The execs will receive their bonuses in two years and then move to the next company to grift again, and again, until they retire.
An executive can point to a profit stream and suggest that’s beneficial to the company while ignoring externalities that cost the company 5x as much. Nobody inside has complete knowledge if someone was a good idea or not so the appearance of benefit often replaces the search for actual benefit.
Having followed the instructions to do it, it's much nicer having beautiful background images (rather than ads for crappy TV shows and movies) and a cleaner interface with at least one less click required to get to the apps I want (ie. a better UX).
TCL TVs are not a particularly premium product, so I'm not too annoyed about having to go this little bit of effort to make it nicer. However, a $3,500 fridge seems like a premium-ish price, and so to also have ads on that feels incredibly tacky to the point it cheapens the product and the brand overall.
You can ask Perplexity, but this doesn't give the adb commands to disable the default launcher (which you need to do so that it doesn't override what the user has chosen upon reboot): https://www.perplexity.ai/search/how-do-i-install-project-iv...
I should also mention: This may render some of the TV remote shortcut buttons useless. There's an app that's meant to help with this, but I've found it unreliable.
I'll find my notes tonight...
Here are my notes:
  Enable Android developer options.
  Work through various settings (developer and normal).
  Connect wired Ethernet (I use a USB dongle), enable RDNIS in USB port dev options. Disable WiFi.
  Turn on Google TV.  Log in.
  Disable auto-updates, work through permissions etc.
  Install ADB TV (PRO licence)
  Disable the following apps in ADB TV:
    AirPlayLaunchService
    AirplayAPK (two different APKs)
    BrowseHere
    Electronic card 5.0
    Gallery
    GameBar
    Google (com.google.android.katniss)
    Logkit
    MagiConnect
    Media Player
    Message Box
    Overseaeva
    Prime Video
    Rakuten TV
    Reminder
    T-Solo
    TCL Channel (two different APKs)
    TCL Home
    TCL Home Passive
    TCSCore
    T_IME
    User Center
    Works with Alexa
    com.tcl.iptv.App
  DO NOT DISABLE or you might have to start from scratch:
    TV (com.tcl.tv)
    TvInputService
  $ adb shell pm disable-user --user 0 com.google.android.apps.tv.launcherx
  $ adb shell pm disable-user --user 0 com.google.android.tungsten.setupwraith
That's pretty much it. A bit fiddly but a one-time thing (I did this two years ago and have been using the TV daily). I keep auto-updates turned off and basically nothing ever breaks and there are no random regressions.

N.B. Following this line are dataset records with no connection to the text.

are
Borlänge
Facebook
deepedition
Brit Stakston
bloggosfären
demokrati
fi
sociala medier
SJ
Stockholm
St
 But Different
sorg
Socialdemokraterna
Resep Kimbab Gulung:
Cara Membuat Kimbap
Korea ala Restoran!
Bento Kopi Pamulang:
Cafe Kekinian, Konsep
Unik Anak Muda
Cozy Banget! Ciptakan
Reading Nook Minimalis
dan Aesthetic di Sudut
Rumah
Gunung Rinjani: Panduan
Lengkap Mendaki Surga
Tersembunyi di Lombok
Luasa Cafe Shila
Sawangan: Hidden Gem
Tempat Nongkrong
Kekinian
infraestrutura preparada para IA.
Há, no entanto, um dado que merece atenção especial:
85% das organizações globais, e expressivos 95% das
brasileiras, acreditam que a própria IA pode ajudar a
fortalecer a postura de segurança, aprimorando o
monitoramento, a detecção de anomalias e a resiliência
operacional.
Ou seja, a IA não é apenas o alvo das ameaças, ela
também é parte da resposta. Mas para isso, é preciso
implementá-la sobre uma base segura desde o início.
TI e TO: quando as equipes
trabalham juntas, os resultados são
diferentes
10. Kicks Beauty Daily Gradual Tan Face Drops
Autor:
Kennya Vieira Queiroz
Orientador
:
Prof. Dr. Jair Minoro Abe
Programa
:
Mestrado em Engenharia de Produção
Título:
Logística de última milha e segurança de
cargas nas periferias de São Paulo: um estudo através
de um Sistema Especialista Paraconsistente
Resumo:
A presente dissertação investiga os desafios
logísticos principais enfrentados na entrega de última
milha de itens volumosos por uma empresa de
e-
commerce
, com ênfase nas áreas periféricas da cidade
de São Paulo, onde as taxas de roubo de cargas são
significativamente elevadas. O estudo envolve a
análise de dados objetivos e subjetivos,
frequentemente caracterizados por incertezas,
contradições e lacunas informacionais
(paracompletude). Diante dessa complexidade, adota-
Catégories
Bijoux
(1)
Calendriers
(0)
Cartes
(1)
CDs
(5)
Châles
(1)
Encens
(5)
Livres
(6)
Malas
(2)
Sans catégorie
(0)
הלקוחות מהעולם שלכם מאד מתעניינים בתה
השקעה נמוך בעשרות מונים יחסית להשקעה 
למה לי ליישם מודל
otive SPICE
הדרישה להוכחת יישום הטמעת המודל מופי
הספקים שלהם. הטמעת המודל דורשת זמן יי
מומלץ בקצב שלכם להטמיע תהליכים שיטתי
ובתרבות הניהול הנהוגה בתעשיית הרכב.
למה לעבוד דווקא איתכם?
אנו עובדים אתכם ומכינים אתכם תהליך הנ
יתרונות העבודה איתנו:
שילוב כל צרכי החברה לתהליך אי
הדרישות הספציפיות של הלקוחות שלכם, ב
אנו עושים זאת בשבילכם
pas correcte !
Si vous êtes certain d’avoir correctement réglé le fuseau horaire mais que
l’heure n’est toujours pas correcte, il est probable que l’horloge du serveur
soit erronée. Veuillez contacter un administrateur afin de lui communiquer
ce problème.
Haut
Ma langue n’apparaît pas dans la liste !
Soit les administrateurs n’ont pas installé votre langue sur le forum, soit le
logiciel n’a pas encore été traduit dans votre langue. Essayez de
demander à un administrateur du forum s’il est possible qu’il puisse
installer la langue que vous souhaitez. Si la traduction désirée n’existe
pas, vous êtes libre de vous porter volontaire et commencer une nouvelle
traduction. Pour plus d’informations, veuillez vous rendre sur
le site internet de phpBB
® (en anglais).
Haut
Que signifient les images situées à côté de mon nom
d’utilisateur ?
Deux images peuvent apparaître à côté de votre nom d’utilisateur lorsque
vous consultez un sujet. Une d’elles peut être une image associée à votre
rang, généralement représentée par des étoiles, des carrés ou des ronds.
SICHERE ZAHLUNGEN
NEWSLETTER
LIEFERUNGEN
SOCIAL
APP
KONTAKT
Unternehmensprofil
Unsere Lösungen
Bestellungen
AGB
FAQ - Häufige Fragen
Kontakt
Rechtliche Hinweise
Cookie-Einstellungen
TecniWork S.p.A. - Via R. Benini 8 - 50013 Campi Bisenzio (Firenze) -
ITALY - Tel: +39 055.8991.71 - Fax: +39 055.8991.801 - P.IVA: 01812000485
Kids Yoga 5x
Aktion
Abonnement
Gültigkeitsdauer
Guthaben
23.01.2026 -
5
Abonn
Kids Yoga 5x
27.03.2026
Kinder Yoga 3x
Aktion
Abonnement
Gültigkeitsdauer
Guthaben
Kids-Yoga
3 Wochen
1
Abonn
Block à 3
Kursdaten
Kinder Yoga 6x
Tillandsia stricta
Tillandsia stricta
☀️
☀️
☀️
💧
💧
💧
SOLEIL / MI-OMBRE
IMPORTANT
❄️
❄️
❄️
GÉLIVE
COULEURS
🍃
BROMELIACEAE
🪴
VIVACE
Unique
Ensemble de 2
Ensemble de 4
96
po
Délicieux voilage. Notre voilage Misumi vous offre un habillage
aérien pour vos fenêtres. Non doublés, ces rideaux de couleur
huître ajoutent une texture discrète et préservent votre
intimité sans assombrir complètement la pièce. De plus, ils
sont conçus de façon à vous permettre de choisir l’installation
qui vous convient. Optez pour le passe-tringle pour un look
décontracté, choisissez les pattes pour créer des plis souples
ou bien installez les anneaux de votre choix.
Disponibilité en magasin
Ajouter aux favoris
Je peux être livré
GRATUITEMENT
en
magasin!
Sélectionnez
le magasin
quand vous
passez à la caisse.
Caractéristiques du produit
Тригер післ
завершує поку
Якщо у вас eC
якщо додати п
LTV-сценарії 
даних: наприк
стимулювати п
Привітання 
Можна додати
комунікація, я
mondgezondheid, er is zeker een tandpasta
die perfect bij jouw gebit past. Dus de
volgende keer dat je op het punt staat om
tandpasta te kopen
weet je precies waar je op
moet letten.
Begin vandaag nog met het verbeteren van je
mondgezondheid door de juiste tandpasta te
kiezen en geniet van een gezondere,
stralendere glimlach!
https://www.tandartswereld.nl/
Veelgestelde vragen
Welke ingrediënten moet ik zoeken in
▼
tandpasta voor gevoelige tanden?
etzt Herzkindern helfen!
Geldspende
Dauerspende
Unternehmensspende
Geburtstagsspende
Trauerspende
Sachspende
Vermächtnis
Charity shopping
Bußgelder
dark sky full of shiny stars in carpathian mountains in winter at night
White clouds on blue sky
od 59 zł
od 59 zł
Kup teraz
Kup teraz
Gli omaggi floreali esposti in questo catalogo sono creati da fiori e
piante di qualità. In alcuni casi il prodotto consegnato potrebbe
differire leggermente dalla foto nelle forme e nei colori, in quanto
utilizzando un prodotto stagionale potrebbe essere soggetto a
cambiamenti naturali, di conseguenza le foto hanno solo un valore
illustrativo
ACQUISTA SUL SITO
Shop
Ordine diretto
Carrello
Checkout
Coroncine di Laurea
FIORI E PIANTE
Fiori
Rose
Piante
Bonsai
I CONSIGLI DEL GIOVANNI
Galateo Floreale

I previously did the same on an older TCL TV. The panel was not as nice and the CPU was slower but the result was also quite good (it was what convinced me to get the 65C845 with its larger screen, better panel and faster CPU).
I used to run a similar FLauncher-based setup on a NVidia Shield Pro, but the new setup is so nice that I don't use the Shield for TV anymore.
Another experiment I did was replicating this exact setup on a Chromecast (I think GA01919). That also worked well, though having a second device was a bit inconvenient in terms of remote controls and such.
P.S. Where I live I have FTTH; TV is delivered as MPEG transport streams over multicast. I don't have OTA broadcast TV or a cable box and so couldn't vouch for the ergonomics there.
I don't want a fridge with a screen or any connections except power. All it needs to do is keep my food cold. I've had others very surprised to see my house containing mostly mid-century dumb appliances. I deal with enough problems caused by software at work, to know better than to bring that hassle home.
AI is going the same way.
In the end it’s always going to be ads. Is just sad.
HN loves them as the majority work or want to work for advertising firms.